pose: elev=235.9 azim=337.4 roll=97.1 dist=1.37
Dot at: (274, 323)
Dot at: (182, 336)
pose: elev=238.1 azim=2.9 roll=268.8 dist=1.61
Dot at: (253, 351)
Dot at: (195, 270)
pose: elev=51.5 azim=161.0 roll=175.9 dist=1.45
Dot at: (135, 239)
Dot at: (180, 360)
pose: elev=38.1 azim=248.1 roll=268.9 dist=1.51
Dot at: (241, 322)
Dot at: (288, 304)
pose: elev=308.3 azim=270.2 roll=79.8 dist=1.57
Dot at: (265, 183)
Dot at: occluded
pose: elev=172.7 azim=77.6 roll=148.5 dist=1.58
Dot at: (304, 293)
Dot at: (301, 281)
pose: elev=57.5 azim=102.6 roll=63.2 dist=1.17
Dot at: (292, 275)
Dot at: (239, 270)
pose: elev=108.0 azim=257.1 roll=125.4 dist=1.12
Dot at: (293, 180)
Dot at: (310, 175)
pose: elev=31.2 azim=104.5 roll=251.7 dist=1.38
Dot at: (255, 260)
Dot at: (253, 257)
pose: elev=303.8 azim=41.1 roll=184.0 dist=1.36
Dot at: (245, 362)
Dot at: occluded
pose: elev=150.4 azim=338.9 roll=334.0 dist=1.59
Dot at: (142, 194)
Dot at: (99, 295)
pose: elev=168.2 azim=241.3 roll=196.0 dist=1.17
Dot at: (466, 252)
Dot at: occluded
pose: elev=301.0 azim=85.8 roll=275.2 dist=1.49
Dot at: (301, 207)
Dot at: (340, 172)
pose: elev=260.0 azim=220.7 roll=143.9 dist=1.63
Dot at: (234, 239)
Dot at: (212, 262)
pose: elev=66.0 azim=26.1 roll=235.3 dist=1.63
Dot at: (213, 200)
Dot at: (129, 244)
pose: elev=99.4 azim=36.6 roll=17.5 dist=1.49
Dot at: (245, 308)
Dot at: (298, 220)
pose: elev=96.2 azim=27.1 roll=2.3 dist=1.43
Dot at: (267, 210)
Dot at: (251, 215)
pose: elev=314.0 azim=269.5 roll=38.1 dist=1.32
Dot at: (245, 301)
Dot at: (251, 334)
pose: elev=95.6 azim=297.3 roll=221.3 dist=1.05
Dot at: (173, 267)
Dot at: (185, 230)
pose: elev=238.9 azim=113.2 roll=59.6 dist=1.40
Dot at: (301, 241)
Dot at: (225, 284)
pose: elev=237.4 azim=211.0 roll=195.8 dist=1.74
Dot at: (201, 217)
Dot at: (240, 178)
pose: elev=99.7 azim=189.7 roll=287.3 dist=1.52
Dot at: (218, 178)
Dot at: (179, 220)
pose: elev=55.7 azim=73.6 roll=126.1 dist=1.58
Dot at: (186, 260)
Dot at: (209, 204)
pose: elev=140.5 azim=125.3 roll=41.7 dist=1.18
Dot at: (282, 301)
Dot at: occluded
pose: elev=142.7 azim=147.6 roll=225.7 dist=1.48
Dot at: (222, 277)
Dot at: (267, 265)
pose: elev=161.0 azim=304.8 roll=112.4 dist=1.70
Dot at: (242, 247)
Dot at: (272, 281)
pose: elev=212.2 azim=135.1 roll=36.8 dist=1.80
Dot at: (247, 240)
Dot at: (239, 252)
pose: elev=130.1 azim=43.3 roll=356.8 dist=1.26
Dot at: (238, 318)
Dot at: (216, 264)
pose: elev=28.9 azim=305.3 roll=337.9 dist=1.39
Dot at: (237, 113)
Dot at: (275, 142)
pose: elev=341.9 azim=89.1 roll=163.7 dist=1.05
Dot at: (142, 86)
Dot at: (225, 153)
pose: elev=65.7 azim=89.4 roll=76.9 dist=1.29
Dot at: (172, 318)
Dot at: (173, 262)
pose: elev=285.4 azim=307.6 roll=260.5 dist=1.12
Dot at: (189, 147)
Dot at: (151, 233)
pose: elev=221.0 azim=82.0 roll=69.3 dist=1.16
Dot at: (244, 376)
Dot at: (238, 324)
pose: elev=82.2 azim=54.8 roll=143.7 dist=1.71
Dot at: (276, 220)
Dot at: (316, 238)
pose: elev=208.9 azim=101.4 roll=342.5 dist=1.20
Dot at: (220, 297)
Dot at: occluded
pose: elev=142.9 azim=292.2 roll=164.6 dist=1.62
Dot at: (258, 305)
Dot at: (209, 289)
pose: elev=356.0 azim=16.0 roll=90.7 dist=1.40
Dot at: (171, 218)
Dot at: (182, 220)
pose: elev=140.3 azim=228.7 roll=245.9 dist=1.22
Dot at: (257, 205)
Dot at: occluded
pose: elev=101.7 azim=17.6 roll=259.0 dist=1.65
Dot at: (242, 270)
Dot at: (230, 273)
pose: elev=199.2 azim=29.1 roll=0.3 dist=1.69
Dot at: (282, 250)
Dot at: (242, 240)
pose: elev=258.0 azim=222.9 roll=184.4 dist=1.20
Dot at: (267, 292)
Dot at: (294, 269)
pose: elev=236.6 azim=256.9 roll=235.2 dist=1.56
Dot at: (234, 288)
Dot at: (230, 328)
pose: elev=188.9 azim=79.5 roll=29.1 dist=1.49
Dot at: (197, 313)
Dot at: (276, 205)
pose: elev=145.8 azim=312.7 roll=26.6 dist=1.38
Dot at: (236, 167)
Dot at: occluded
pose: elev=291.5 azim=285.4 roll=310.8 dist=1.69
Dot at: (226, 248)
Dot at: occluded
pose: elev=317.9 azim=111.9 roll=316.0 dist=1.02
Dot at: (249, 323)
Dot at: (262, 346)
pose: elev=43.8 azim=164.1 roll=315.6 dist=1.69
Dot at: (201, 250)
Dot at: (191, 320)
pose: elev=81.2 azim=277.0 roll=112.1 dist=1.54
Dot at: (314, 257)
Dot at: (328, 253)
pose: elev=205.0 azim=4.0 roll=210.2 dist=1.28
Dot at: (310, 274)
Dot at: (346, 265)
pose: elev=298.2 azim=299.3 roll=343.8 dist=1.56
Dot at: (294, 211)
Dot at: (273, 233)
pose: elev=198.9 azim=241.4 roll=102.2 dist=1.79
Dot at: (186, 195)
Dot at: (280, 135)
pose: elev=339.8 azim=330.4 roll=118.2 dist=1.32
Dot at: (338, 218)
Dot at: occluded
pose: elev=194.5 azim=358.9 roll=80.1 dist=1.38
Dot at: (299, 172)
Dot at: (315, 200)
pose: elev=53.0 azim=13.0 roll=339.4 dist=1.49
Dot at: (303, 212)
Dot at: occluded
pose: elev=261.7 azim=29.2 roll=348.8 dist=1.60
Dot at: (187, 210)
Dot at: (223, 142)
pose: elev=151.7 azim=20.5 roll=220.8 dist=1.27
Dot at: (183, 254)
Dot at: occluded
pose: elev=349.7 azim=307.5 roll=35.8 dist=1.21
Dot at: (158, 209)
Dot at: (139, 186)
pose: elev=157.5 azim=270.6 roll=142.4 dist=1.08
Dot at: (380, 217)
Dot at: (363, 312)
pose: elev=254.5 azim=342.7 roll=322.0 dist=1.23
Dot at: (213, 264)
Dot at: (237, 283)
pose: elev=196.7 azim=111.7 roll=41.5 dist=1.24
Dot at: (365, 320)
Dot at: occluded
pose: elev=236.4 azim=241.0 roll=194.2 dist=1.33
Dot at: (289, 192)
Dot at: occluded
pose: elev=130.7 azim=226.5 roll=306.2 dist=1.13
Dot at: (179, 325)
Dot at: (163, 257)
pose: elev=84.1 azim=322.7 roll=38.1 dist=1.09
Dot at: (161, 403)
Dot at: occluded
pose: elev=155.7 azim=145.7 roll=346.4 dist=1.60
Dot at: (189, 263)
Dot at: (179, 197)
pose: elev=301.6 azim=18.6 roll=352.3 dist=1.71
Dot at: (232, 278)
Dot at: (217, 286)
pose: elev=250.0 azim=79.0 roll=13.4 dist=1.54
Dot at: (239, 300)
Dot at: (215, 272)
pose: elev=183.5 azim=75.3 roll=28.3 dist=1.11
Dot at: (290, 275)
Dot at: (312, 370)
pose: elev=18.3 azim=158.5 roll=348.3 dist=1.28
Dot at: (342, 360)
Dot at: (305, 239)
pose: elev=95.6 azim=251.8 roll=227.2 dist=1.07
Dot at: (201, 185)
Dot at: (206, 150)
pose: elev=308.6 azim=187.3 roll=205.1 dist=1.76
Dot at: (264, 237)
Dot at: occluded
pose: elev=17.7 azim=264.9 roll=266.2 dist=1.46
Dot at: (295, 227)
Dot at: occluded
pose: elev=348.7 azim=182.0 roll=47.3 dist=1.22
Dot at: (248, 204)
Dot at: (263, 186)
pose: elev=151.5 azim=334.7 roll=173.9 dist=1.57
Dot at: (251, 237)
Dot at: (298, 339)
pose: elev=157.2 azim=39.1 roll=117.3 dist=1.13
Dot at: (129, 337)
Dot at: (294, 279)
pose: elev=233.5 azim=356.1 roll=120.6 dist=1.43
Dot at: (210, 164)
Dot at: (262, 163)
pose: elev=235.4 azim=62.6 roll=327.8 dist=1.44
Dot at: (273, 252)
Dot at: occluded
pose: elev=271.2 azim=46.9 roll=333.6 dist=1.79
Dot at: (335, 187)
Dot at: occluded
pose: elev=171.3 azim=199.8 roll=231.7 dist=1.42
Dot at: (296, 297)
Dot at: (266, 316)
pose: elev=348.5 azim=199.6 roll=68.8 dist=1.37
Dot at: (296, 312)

**PROBLEM DESCRIPTION:**
Convert the rows from the line containing "pose: elev=199.2 azim=29.1 roll=0.3 dist=1.69" through the line containing "Dot at: (276, 205)" into a numbered list, and leave out any blank lines.

**REPLY:**
1. pose: elev=199.2 azim=29.1 roll=0.3 dist=1.69
2. Dot at: (282, 250)
3. Dot at: (242, 240)
4. pose: elev=258.0 azim=222.9 roll=184.4 dist=1.20
5. Dot at: (267, 292)
6. Dot at: (294, 269)
7. pose: elev=236.6 azim=256.9 roll=235.2 dist=1.56
8. Dot at: (234, 288)
9. Dot at: (230, 328)
10. pose: elev=188.9 azim=79.5 roll=29.1 dist=1.49
11. Dot at: (197, 313)
12. Dot at: (276, 205)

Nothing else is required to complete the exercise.